Sbaglia, probabilmente perché si è limitato a guardare un video online, chi pensa che dietro a Pisapia ci fosse la “maggioranza silenziosa”, la “reazione”, la “milano bene” e radical chic. Come ha scritto bene Gian Marco Bachi di Radiopopolare su Facebook, «non c’erano gli snob dei piani attici che trovano i graffiti deliziosi, a patto che li facciano nel Bronx. Non c’erano le sciure della Milano bene con maggiordomo al guinzaglio e un set di ramazze intagliate dai migliori ebanisti nepalesi. Non c’erano i commercianti assetati di legge e Vetril che chiedevano l’introduzione della tortura per il reato di tag. Non c’era la movida del pulito che marciava fiera con il mocio in vista dell’apericena».

C’era semplicemente Milano. C’erano amici come Massimo Cirri che dal palco, stretto a Pisapia, ha rivendicato il suo essere criticissimo verso Expo e il suo amore per una città che non può e non deve essere precipitata, come qualcuno ha cercato di fare (con un largo consenso nel corteo) nel clima politico del 14 maggio 1977. C’erano tante persone di sinistra, tante persone normali. Insegnanti che sono poi tornati in piazza contro la scuola di Renzi, operai, disoccupati, casalinghe e precari. Tanti, di questi, perché tanti erano i ragazzi. Tutta gente che si da da fare per tenere insieme la vita, il lavoro, la scuola in cui oltre a mandare i figli deve portare la carta igienica e ogni tanto anche dare una mano di pittura. Persone, appunto, che tengono al bene comune. Non erano lì a sostenere Expo, che c’entrava come i cavoli a merenda. Erano lì per rivendicare la responsabilità di appartenere ad un collettivo che possiede un bene collettivo. I cittadini e la loro città.

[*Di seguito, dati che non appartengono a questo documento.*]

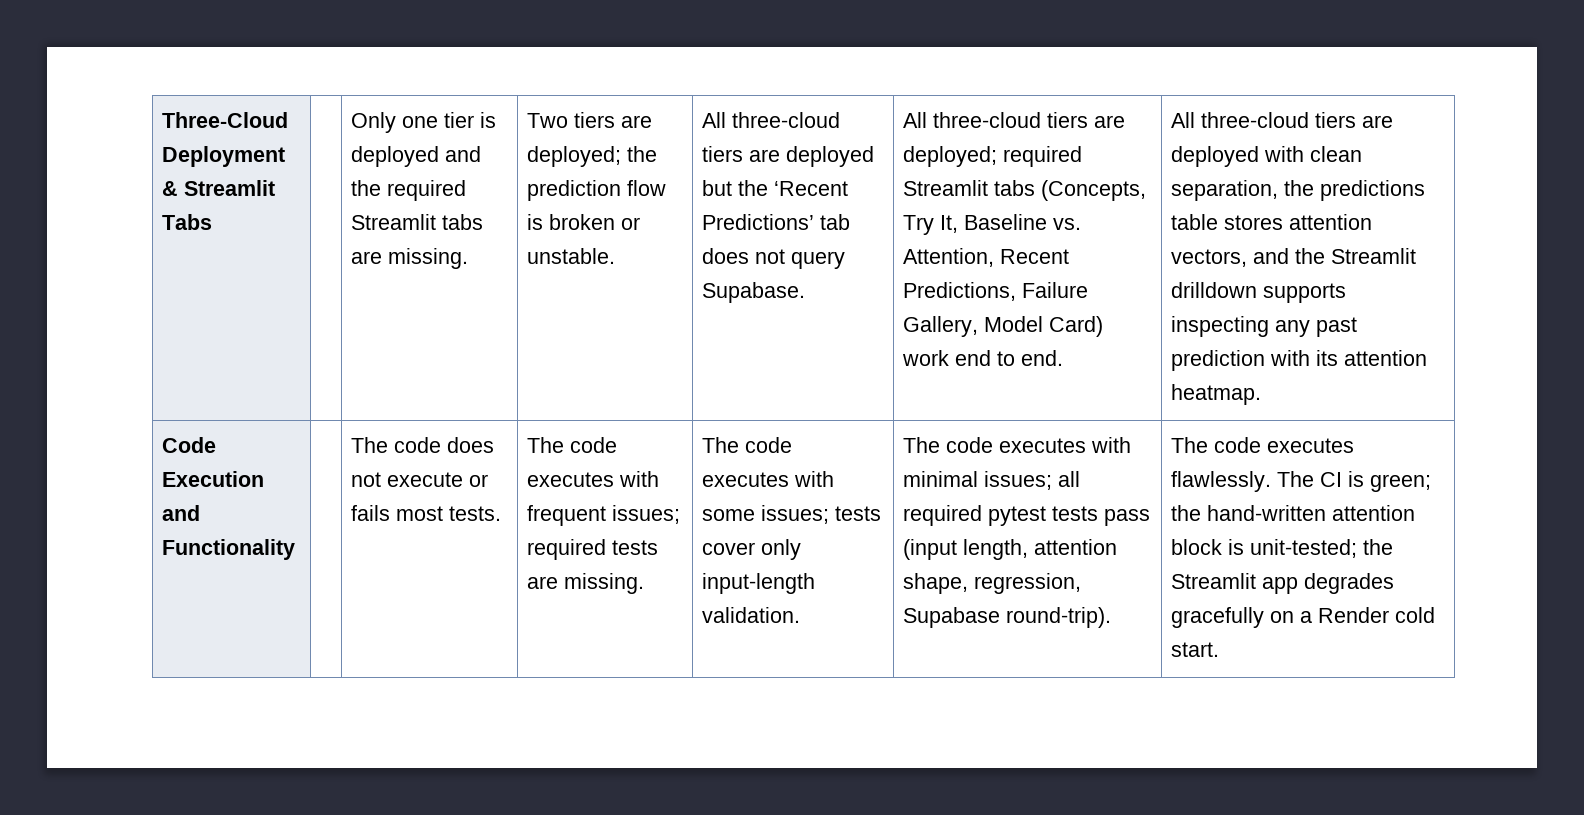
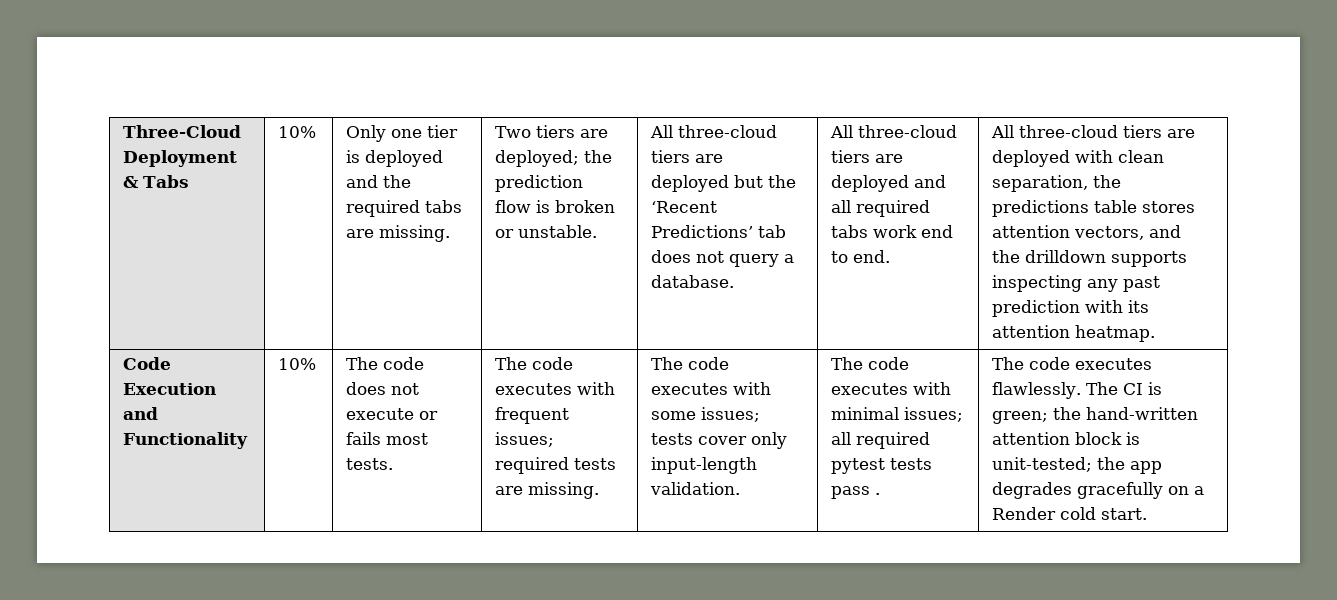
[184,180,276,196] Streamlit -> (140, 182) none
(213, 222) none -> [278,126,317,138] 10%
[351,214,437,230] Streamlit -> (421, 208) none
[702,282,806,303] [903,112,1126,128] [903,146,1083,167] [903,180,1147,201] [903,214,1082,235] [903,248,1070,267] [903,282,1089,301] [903,316,1104,337] Supabase. | All three-cloud tiers are deployed; required Streamlit tabs (Concepts, Try It, Baseline vs. Attention, Recent Predictions, Failure Gallery, Model Card) -> [784,254,795,263] [651,275,735,288] [830,125,958,138] [831,150,904,163] [831,175,947,192] [831,200,931,217] [831,225,869,238] a database. | All three-cloud tiers are deployed and all required tabs
[1331,248,1417,264] Streamlit -> (1021, 256) none
(296, 549) none -> [278,358,317,370] 10%
[903,539,1118,560] [903,573,1082,594] [903,607,1112,628] (input length, attention shape, regression, Supabase round-trip). -> [875,493,881,495] .
[1171,573,1257,589] Streamlit -> (1126, 463) none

E dobbiamo ringraziare chi l’ha inventata sottraendo e annullando ogni spazio politico per la destra. Anche perché, a ulteriore disgrazia di Salvini e dei suoi accoliti fascisti che il giorno dopo hanno miseramente fallito il tentativo di cavalcare l’onda della indignazione, c’erano anche tante persone che non erano né di Milano né italiane. Ma sentivano comunque loro quella città. Una bella manifestazione, insomma, che non protestava ma rivendicava, difendeva e proponeva una idea di città opposta a quella di Salvini e, ovviamente, anche a quella del “blocco nero”: l’idea che la città sia solo il terreno dello scontro e del conflitto usato non per ottenere qualche risultato politico (s’intende per politica ciò che cambia in un verso o nell’altro lo stato di cose presenti) ma per coccolare le proprie endorfine e vedersi esaltati nel ruolo di veri guerrieri, chi contro “il precariato” chi contro i “negher”.

Poi certo, Salvini mette a frutto il suo scontro di civiltà portandosi a casa un sacco di voti e di consenso. Mentre chi ha “combattuto” contro le macchine e i vetri e i muri di un pezzo di città (perché è stato chi ha gestito l’ordine pubblico a evitare a caro prezzo ogni scontro che avrebbe potuto spargere sangue, scontro che invece il “blocco nero” ha cercato in ogni modo) non vuole nemmeno ottenere nulla: Perché quella radicalità è nichilista, annienta ogni dialogo, ogni confronto e riduce ogni conflitto a gesta per nulla gloriose ma autoreferenziali e incomprensibili. Insomma non ha nulla a che fare con le radici, le ragioni e le pratiche della sinistra. O siamo ancora a pensare che sia utile godere mentre calano i passamontagna?